畢竟剛才星野拓哉,才見識過諸伏花梨撒謊不眨眼的樣子。
“喝酒不好。”
“我知道,”淺淡的笑意依然綻開於諸伏花梨的唇邊,“不過難過了總是想嚐試一下。”
“你為什麼哭呢?”
星野拓哉看著明明是在笑,但讓人看著就能感覺到無端哀傷的女孩輕歎著詢問道。
星野拓哉記得自己當時在調查這個女孩的時候,她還是個笑容明媚品學兼優的好孩子。
星野拓哉曾經偶爾想過自己會不會在未來的哪一天,與這個自己資助的小女孩相遇……
但是他從來沒有想到,他們的相遇會是在現在這種情況之下——
哭紅了雙眼的女孩,拿著假造的證件試圖來他的酒館買醉。
命運,實在是世界上最離奇最奇怪的東西
“是啊。
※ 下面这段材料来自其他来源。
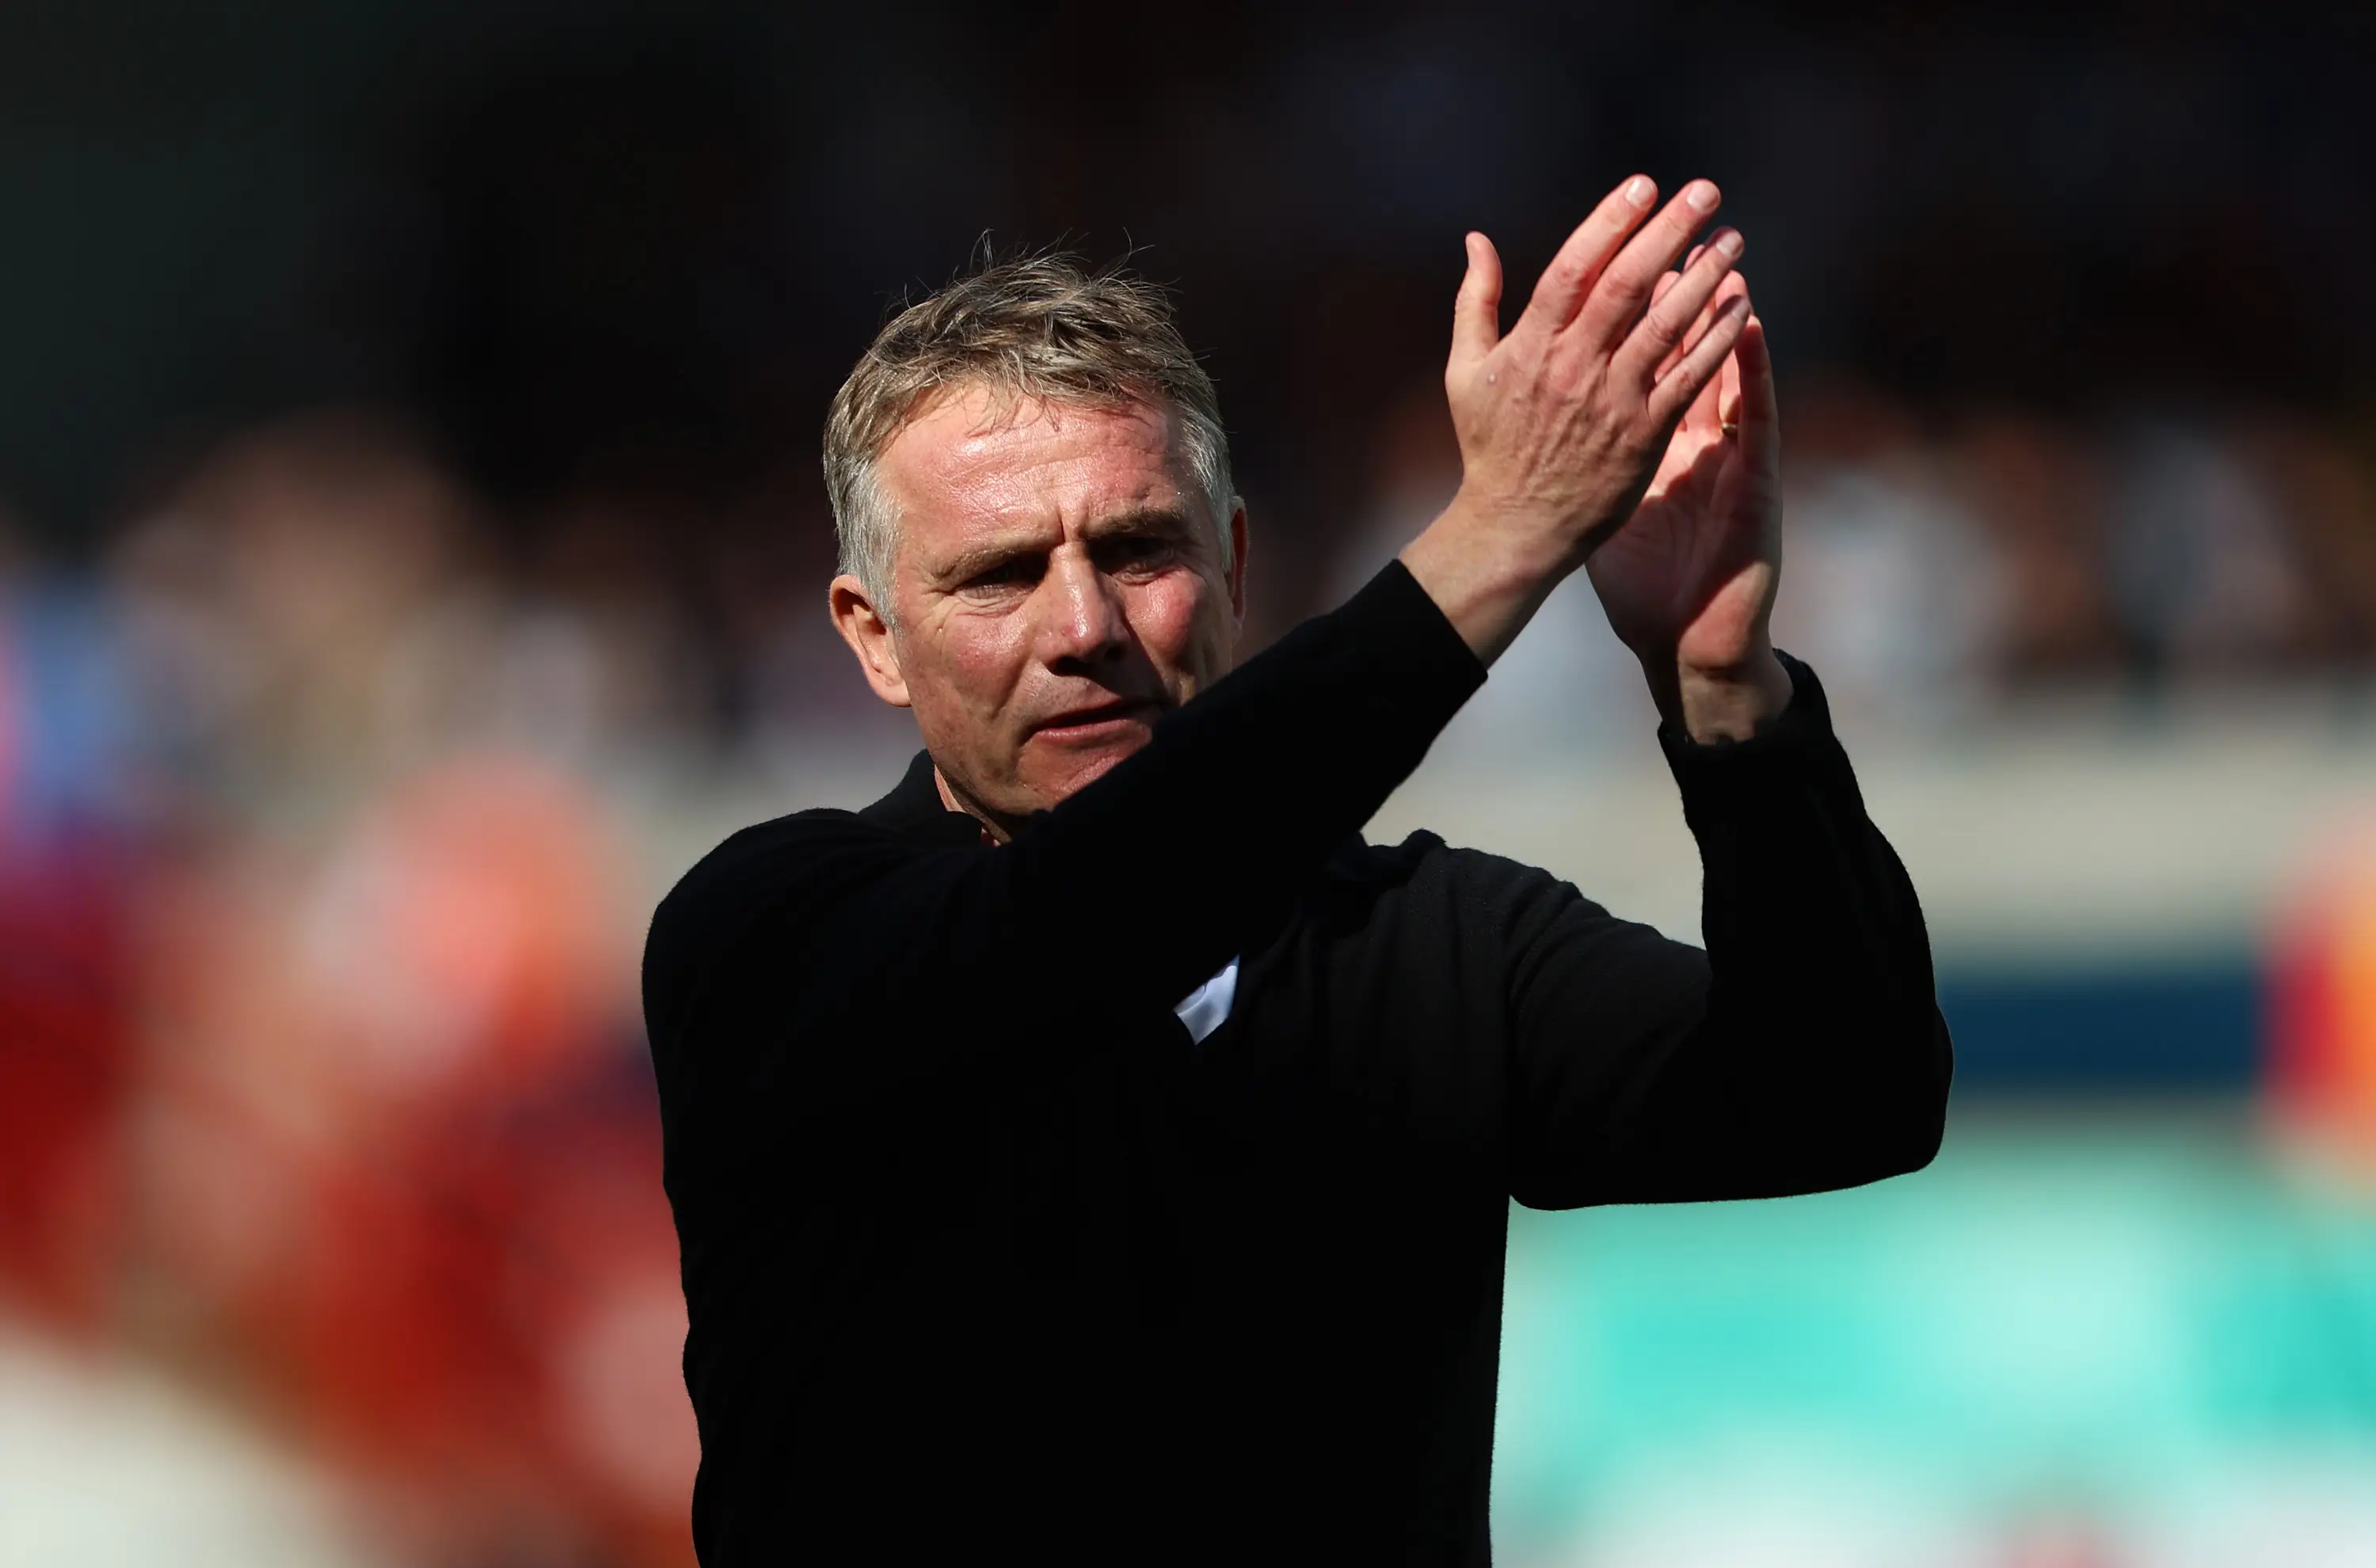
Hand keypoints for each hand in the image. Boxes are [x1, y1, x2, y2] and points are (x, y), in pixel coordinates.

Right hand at [1400, 175, 1749, 666]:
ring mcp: (1612, 401)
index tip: (1643, 185)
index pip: (1574, 269)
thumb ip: (1474, 301)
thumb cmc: (1490, 446)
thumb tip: (1477, 240)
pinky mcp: (1644, 434)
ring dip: (1705, 277)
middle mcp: (1573, 367)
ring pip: (1667, 325)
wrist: (1515, 526)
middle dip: (1669, 231)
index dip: (1609, 222)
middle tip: (1705, 191)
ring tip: (1732, 238)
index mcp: (1530, 346)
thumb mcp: (1464, 371)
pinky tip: (1742, 305)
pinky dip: (1718, 339)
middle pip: (1627, 285)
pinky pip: (1689, 377)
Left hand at [1586, 266, 1790, 740]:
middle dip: (1682, 291)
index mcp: (1654, 439)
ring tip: (1721, 254)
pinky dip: (1751, 371)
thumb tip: (1546, 417)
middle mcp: (1694, 440)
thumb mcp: (1607, 509)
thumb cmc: (1648, 580)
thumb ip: (1581, 453)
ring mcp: (1725, 458)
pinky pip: (1753, 417)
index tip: (1622, 258)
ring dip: (1722, 313)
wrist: (1689, 636)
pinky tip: (1751, 328)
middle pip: (1685, 354)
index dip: (1634, 316)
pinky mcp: (1752, 482)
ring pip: (1723, 373)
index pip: (1644, 364)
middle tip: (1682, 230)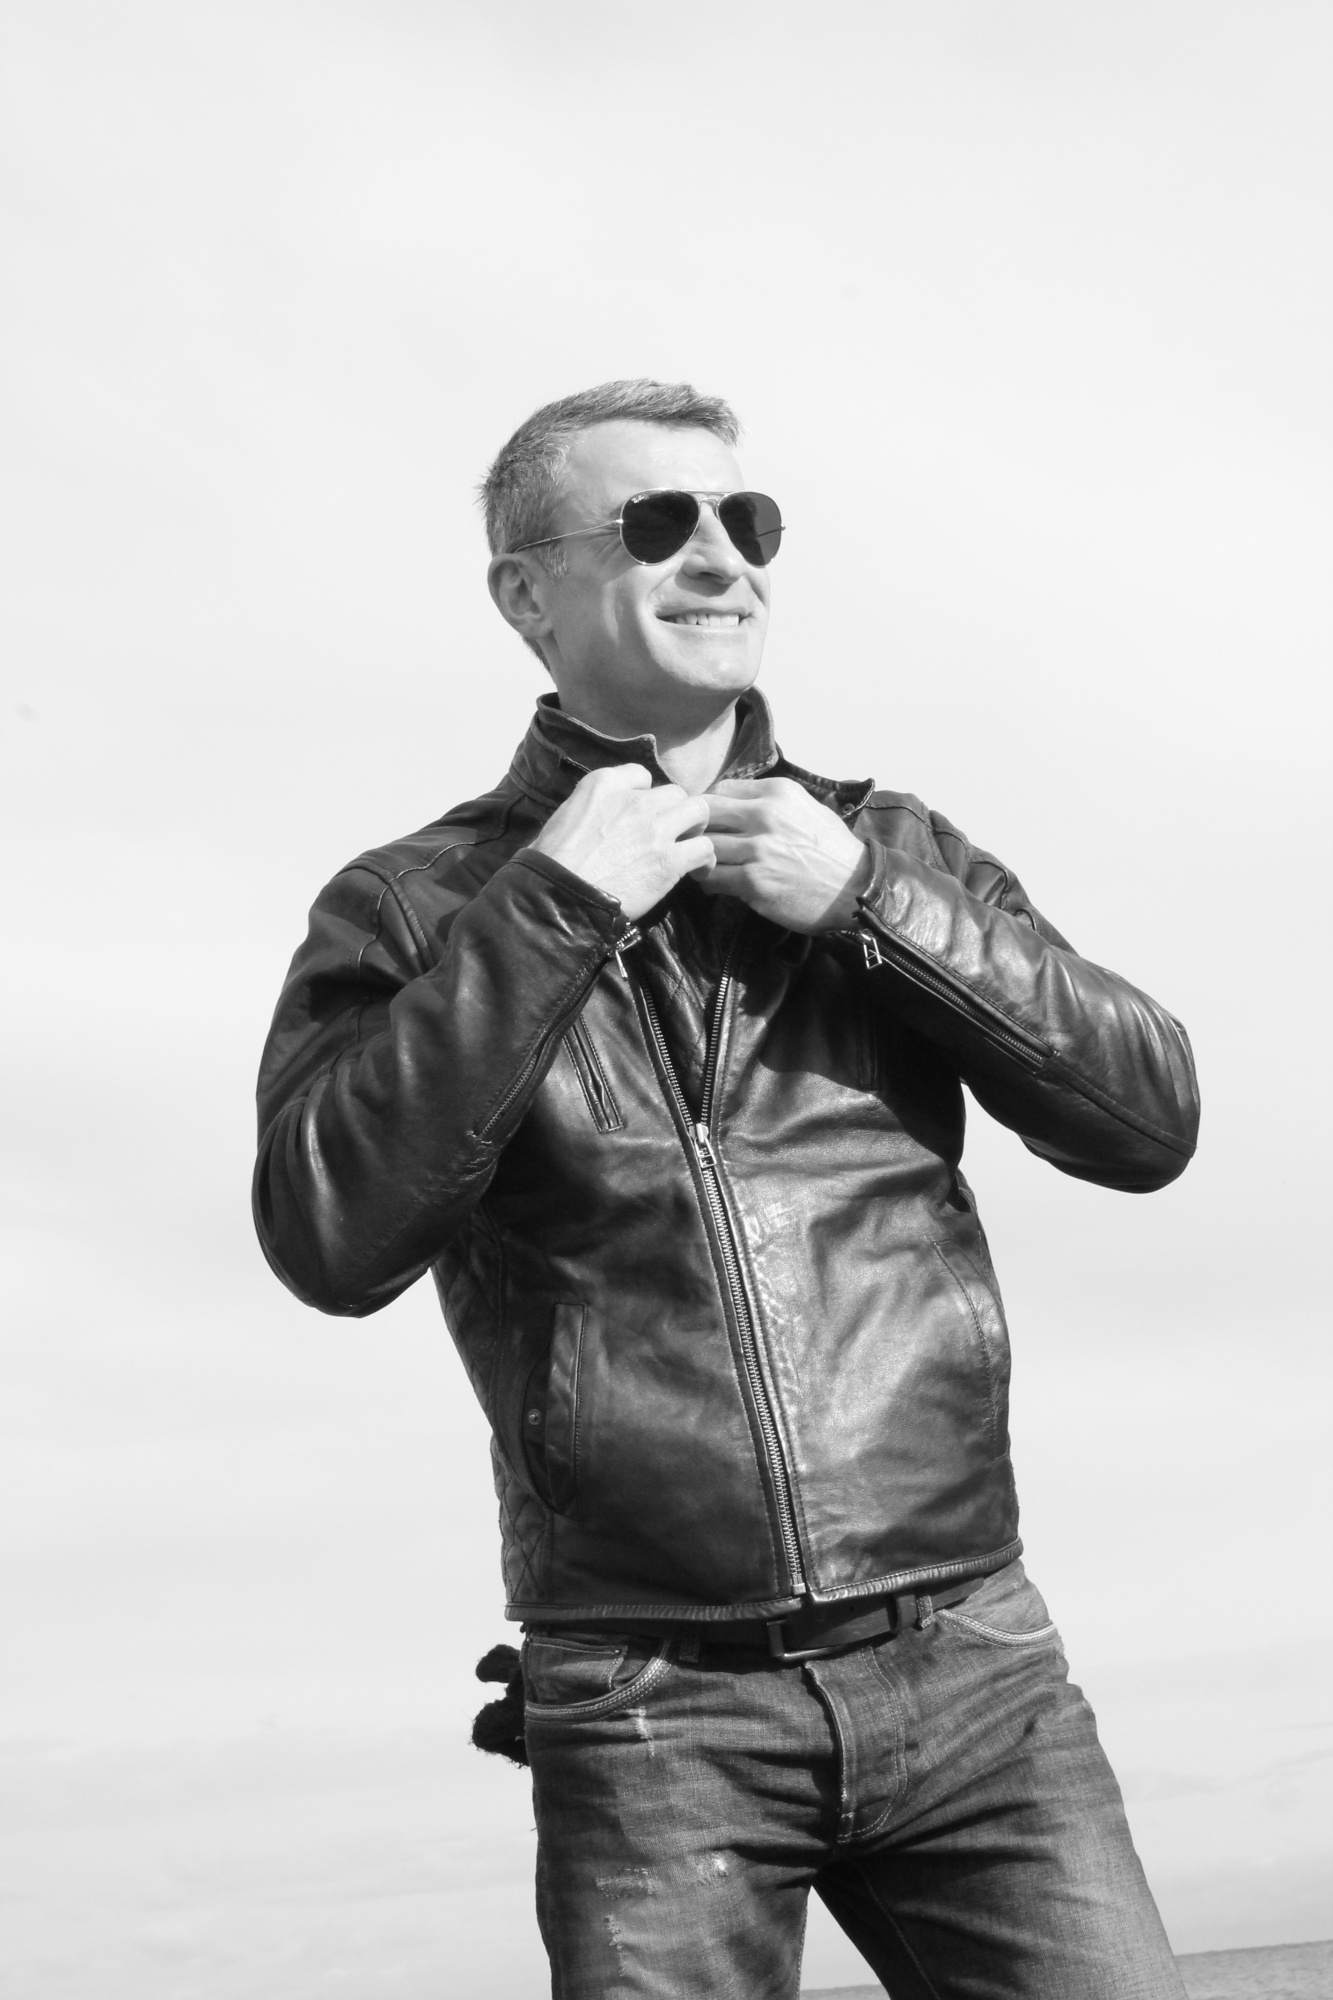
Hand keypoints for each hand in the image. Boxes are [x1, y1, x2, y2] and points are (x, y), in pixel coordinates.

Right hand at [527, 764, 714, 921]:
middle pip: (675, 793)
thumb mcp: (565, 815)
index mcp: (603, 784)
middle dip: (676, 811)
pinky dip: (705, 859)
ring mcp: (655, 828)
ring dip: (696, 828)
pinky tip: (698, 871)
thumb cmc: (552, 862)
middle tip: (672, 833)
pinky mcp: (669, 860)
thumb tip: (605, 818)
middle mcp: (634, 800)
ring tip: (690, 847)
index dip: (646, 796)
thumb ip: (592, 805)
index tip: (643, 814)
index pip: (641, 775)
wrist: (558, 894)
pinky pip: (704, 848)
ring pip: (699, 811)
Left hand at [694, 777, 871, 932]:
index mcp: (778, 792)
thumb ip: (768, 800)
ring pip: (704, 847)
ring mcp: (759, 850)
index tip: (707, 821)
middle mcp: (766, 815)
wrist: (856, 888)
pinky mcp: (754, 882)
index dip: (707, 806)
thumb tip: (730, 800)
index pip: (720, 789)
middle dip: (694, 828)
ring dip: (699, 857)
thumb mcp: (805, 807)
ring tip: (704, 864)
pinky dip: (708, 881)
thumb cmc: (831, 849)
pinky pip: (712, 878)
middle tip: (694, 841)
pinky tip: (715, 883)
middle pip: (704, 813)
”
諸伏花梨悵然地重複道,“為什麼呢?”
……
成為諸伏花梨久了,小魔鬼偶爾也會在某個迷蒙醒來的清晨混淆了自己身份。
身為魔鬼的記憶,在共感被徹底切斷,身份卡進一步優化之後變得越來越飄渺而不真實。
深陷於諸伏花梨的過往,從記憶的囚籠裏掙脫的時候,比起魔鬼,她似乎更認同了自己諸伏花梨的身份。
諸伏花梨微微用力插起來了一塊形狀規整的西瓜。
小魔鬼不知道自己該怎麼形容這奇怪的感覺。
諸伏花梨短短十餘年的記憶和情感,對她造成的影響卻漸漸的大過了魔鬼本身不知道多少年的歲月與情誌。
身為魔鬼的記憶漸漸斑駁,與之對應的情感也在逐步的剝離。
甚至有時候想起來記憶中屬於魔鬼的過往,諸伏花梨都有時會怔愣的恍惚……
那究竟是真正存在過的過往,還是……
自己逃離現實,過度悲傷之下的妄想?
諸伏花梨依然能記起在某天她似乎突然對穿裙裝的抵觸,但是如今她卻再也回憶、理解不了那種情感。
無數在現在的看起來莫名其妙的記憶,諸伏花梨都沒有辦法回憶起剛裝備上身份卡的自己的感覺了。
諸伏花梨隻是覺得奇怪,奇怪那時候的自己怎麼會有那些在今天看來不可理喻的反應。
如果不是白蘭地的話,諸伏花梨真的可能會分不清屬於魔鬼的稀薄而虛幻的過往,究竟是自己的妄想還是現實。
諸伏花梨淺淺地歎了口氣,她不知道自己狀態到底算什麼。
但是……
人人都說她是諸伏花梨,人人喜歡的都是諸伏花梨……
銀色的叉子長柄上折射出諸伏花梨有些漠然的雙眸,那她……
就是諸伏花梨。
她會扮演好……
不,她會成為眾人心裏都喜歡,都期待,都認為的諸伏花梨應該的樣子。
她就是諸伏花梨。
隻要,她的朋友們,師長們一直喜歡她。
隻要她不是孤身一人。
……
今天是諸伏花梨,照例來看望逝去的兄長的日子。
諸伏花梨一大早就乘坐了前往東京的列車,抵達了東京。
她除了在特定的祭拜節日時,才會循規蹈矩的買上一束白色菊花之外。
諸伏花梨每次來看望逝去的兄長都會去花店隨機挑選當天,想要送給兄長的鮮花。
有時是風信子有時是康乃馨,有時是別的什麼。